How Obama’s campaign used big data to win, and how coke got hacked
Staffers work on computers during a tour of U.S. President Barack Obama's re-election headquarters May 12, 2010 in Chicago.
To help tap financial donors and to get out the vote, we knew the Obama campaign was crunching big data. But, until now, it wasn't very clear how big. Michael Scherer, White House correspondent for Time got an inside-look at the math wizards, behavioral scientists and other data specialists helping to drive the campaign. His access was given on condition -- he not publish anything until it was all over.
"It was really extensive," says Scherer. "They had an analytics team, for instance, that was five times the size of the one they had in 2008."
Analytics helped the campaign understand both the demographics they had in the pocket, and the ones they needed to target and nudge into the voting booth. How? In part by calling a ton of people, every night, for weeks. Regular polls had a sample of maybe 1,000 people in Ohio. Obama's team was working with data from a list of 29,000.

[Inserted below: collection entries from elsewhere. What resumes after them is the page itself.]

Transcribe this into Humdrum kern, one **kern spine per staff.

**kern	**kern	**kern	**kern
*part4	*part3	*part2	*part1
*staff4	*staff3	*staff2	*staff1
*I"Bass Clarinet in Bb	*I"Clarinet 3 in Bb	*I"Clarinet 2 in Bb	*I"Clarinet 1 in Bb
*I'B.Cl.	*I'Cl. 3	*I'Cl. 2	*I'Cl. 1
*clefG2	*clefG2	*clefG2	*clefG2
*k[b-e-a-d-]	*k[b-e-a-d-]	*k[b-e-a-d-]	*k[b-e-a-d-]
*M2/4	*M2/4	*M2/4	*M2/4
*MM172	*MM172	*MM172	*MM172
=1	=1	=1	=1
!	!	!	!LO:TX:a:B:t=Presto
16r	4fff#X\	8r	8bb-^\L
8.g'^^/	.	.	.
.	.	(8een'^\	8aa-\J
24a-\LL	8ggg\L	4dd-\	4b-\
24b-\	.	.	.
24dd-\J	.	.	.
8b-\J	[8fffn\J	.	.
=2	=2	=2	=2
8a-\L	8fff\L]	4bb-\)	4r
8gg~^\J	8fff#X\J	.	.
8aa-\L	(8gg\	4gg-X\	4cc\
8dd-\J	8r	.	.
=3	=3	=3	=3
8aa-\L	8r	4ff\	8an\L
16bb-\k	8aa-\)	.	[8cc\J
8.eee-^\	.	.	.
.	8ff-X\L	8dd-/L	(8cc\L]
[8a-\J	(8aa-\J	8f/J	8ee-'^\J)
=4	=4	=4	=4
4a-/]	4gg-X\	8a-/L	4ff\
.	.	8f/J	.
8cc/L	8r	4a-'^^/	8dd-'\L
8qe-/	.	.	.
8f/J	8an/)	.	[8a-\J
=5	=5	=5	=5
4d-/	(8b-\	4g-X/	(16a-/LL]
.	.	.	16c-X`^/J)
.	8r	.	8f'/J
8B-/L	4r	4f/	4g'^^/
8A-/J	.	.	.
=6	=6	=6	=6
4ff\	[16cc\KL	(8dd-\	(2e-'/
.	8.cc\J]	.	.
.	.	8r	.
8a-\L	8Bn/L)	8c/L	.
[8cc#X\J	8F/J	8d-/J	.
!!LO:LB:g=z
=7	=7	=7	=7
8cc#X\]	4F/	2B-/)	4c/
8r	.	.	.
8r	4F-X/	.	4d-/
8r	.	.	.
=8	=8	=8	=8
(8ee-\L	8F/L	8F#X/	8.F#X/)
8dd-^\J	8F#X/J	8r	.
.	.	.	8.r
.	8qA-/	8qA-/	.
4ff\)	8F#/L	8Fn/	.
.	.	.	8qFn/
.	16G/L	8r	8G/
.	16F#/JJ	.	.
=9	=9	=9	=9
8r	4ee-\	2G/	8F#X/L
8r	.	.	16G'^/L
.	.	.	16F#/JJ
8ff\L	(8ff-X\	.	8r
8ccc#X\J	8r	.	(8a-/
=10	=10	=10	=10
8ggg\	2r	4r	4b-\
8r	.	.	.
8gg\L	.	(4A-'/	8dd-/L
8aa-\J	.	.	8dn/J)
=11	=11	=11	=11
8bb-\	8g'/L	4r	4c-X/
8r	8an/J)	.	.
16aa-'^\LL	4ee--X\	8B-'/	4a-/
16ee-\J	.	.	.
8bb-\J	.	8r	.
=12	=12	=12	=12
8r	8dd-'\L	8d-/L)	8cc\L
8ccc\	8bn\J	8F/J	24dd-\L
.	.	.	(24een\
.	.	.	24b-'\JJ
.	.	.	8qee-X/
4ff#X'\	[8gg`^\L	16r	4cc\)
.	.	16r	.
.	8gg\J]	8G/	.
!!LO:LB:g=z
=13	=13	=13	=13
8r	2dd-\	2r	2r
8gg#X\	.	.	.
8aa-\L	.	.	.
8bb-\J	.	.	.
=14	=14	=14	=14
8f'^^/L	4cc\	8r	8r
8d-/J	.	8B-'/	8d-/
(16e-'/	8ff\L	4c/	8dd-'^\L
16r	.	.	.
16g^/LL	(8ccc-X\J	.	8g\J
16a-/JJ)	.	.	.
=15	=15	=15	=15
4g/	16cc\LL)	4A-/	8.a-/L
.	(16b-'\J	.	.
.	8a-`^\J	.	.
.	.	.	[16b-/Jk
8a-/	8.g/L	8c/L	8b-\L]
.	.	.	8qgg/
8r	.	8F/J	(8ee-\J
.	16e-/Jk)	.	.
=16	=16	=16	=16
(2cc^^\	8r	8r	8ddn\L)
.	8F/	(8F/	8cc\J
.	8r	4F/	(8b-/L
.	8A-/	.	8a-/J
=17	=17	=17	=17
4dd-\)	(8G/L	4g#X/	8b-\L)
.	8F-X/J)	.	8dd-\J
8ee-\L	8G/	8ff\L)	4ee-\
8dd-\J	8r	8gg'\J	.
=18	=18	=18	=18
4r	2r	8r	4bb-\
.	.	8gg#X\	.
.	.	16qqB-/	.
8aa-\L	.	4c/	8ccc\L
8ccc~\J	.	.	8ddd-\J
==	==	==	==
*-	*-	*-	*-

Take that data, and use it to focus your campaigning efforts, and you'll come up with the kind of difference in turnout some shocked Republicans were witnessing on election night. Example of targeted campaigning? Obama taking questions on the online crowd sourced news aggregator Reddit.
"The senior aides had never heard of that website and didn't know what it was," says Scherer. "Their data people came back to them and said 'look, a lot of our targets are here. Let's put the president on to do one of these interviews."
Here's some new/old news: Coca-Cola was hacked...back in 2009. I know you're thinking: What, the secret recipe? No, hackers were sneaking through the company's computer systems looking for documents about a proposed purchase of a Chinese beverage company.
Alex Stamos, a security consultant and Chief Technology Officer at Artemus Internet, says this is happening right and left.
"If you break into an oil company and you're able to find out what gas leases they're interested in," says Stamos, "that could be a milti-billion dollar swing in value for one company over another a multi-decade period."
According to Bloomberg news, which broke the story, Coke did not disclose the attack to its investors, which is as much of a trend as the hacks themselves. With billions at stake, big, publically-traded firms aren't very keen on admitting they've been compromised, even though its material information of the sort stockholders might find useful.
"For every time one of these stories goes pubic, ten times there's been one that has been covered up," he says. "And it's not helping us, because the bad guys are talking to each other."
Stamos says companies need to learn to approach security breaches with a more open source attitude, sharing the knowledge of what happened, if they want to avoid getting clobbered again.